# Spare Bulbs for Autotrail Chieftain



## Bacchus (Mar 27, 2008)

I'm going to France in a couple of weeks and it's dawned on me that I need spare bulbs. Am I correct in assuming that a set for the donar vehicle will surfice?

Chris


----------



## cabby (May 14, 2005)

You have to have enough to replace any external light, dont forget the repeater lights. :roll: 
I am also under the impression that this year you must have the headlamp masked as per requirements.
dont forget the reflective jackets for each person.put them on BEFORE you exit the vehicle.

cabby


----------



## EJB (Aug 25, 2007)

If you are on a Ducato chassis check that you buy the correct headlight bulbs.......my 2002 handbook is wrong :roll:


----------



## jedi (Nov 22, 2007)

Hi,

Have just ordered a spare set of bulbs for my Autotrail Apache. I got the bulb numbers from the handbook and bought from this website:

http://www.autobulbsdirect.co.uk/

Categories - European travel. Then go for H1 or H4 spare bulb kit depending on your headlights. The other bulbs in the set all matched my Ducato handbook. Good value!

Jed


----------



## Mrplodd (Mar 4, 2008)

Its a sensible move to have a full set of spare bulbs when in this country as well.

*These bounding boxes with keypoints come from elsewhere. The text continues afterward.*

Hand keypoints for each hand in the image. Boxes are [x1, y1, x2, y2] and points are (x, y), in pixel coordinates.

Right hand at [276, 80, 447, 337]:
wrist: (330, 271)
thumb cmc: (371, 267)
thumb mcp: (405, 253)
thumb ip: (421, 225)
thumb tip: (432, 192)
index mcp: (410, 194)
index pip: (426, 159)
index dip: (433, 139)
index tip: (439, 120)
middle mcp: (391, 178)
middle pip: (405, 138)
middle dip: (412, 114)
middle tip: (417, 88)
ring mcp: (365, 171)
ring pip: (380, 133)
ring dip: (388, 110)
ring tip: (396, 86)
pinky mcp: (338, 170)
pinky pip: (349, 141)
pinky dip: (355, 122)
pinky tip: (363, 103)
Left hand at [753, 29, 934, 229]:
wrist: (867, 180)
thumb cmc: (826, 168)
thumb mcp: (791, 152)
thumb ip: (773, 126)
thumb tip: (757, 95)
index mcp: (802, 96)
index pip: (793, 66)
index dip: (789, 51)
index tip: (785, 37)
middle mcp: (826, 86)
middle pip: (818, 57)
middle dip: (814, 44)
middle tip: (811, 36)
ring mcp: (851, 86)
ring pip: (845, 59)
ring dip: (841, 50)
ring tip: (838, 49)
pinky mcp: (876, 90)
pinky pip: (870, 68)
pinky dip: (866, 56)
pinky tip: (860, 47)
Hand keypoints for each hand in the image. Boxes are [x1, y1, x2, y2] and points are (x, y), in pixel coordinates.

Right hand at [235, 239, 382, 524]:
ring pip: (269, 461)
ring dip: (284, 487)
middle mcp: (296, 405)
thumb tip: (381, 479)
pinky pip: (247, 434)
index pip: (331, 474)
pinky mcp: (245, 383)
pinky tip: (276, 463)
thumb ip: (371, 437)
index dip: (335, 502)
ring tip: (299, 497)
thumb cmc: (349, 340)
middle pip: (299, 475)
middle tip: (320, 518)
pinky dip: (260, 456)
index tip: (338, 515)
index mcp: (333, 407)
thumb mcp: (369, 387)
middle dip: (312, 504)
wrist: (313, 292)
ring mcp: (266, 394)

Bulbs can blow at any time not just when abroad!! 

DONT rely on someone elses idea of what you need, the only safe bet is to check for yourself that you have the right ones 

The one that gives most trouble is Headlight bulbs, there are a huge number of different fitments, some are single filament some are double filament, and every form of fitting some are HID (and spares for HID's are VERY pricey and a b*****er to fit as well) so it is vital to make sure you have the right ones for your vehicle. the remainder of the lights are "fairly" standard but there are differences. Many MH manufacturers fit rear light units that differ from the "original" vehicle spec so DONT rely on the base vehicle handbook either!! 

The ONLY safe option is to CHECK FOR YOURSELF !!!


----------